> _Required work_
The copy you print must match the listing exactly, with its pictures removed.

> _Records supplied_
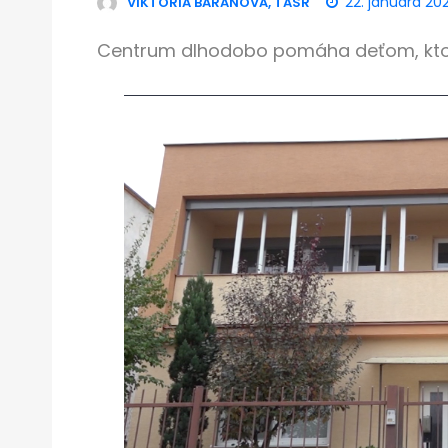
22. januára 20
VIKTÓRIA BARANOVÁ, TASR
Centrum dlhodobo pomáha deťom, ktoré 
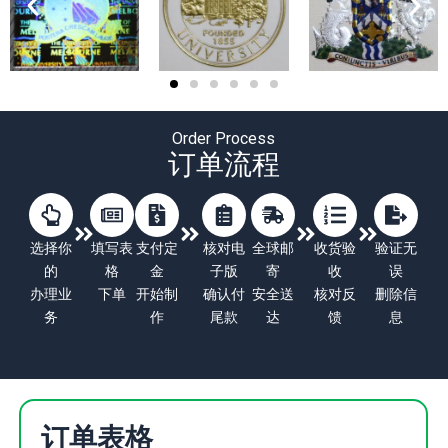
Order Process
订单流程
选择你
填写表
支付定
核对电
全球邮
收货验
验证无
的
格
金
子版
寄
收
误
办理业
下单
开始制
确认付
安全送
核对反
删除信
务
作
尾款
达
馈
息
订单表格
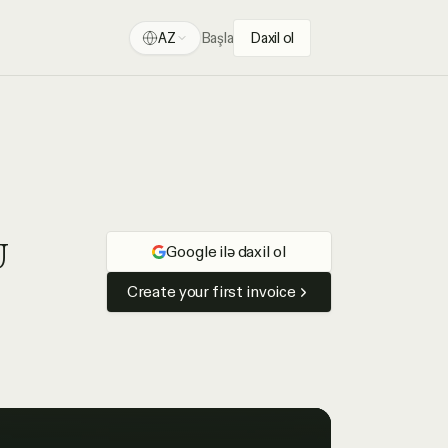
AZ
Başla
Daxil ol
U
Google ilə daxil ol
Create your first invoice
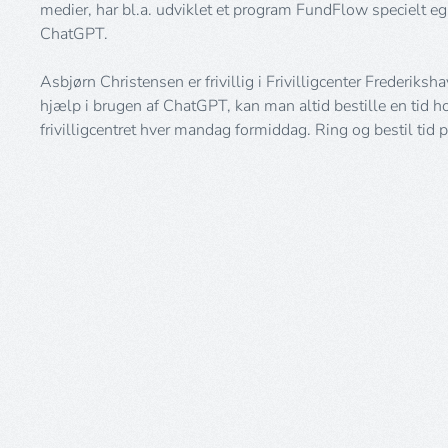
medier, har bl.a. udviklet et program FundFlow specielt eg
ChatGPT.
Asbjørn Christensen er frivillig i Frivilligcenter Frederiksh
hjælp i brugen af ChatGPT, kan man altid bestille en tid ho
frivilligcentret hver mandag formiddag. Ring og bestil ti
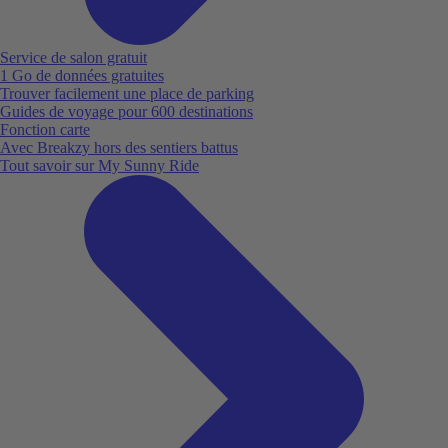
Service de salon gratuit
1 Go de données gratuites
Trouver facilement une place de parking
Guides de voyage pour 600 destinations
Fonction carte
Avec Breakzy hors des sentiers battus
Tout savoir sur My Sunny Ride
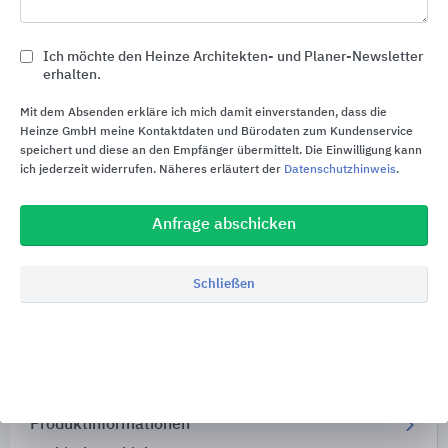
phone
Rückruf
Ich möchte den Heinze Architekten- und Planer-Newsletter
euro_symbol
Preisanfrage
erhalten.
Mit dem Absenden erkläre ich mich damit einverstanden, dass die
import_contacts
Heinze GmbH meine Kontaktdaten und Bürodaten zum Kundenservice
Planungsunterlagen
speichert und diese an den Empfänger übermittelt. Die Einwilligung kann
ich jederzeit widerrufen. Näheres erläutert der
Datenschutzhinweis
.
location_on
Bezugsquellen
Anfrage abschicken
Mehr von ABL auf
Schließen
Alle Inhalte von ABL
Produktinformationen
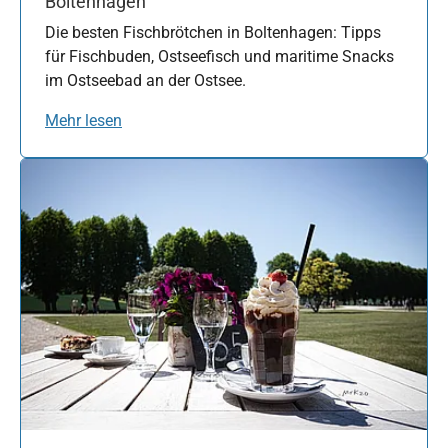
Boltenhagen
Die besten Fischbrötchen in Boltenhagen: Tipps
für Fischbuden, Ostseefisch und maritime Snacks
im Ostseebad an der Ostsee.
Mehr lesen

> _Solution below_
22. januára 20
VIKTÓRIA BARANOVÁ, TASR
Centrum dlhodobo pomáha deťom, ktoré 
Order Process
订单流程
选择你
填写表
支付定
核对电
全球邮
收货验
验证无
的
格
金
子版
寄
收
误
办理业
下单
开始制
确认付
安全送
核对反
删除信
务
作
尾款
达
馈
息
订单表格
AZ
Başla
Daxil ol
U
Google ilə daxil ol
Create your first invoice
medier, har bl.a. udviklet et program FundFlow specielt eg
ChatGPT.
Asbjørn Christensen er frivillig i Frivilligcenter Frederiksh
hjælp i brugen af ChatGPT, kan man altid bestille en tid ho
frivilligcentret hver mandag formiddag. Ring og bestil ti
Service de salon gratuit
1 Go de données gratuites
Trouver facilement une place de parking
Guides de voyage pour 600 destinations
Fonction carte
Avec Breakzy hors des sentiers battus
Tout savoir sur My Sunny Ride
phone
Rückruf
Ich möchte den Heinze Architekten- und Planer-Newsletter
euro_symbol
Preisanfrage
erhalten.
Mit dem Absenden erkläre ich mich damit einverstanden, dass die
import_contacts
Heinze GmbH meine Kontaktdaten und Bürodaten zum Kundenservice
Planungsunterlagen
speichert und diese an den Empfänger übermittelt. Die Einwilligung kann
ich jederzeit widerrufen. Näheres erläutert der
Datenschutzhinweis
.
location_on
Bezugsquellen
Anfrage abschicken
Mehr von ABL auf
Schließen
Alle Inhalte von ABL
Produktinformationen
Boltenhagen
Die besten Fischbrötchen in Boltenhagen: Tipps
für Fischbuden, Ostseefisch und maritime Snacks
im Ostseebad an der Ostsee.
Mehr lesen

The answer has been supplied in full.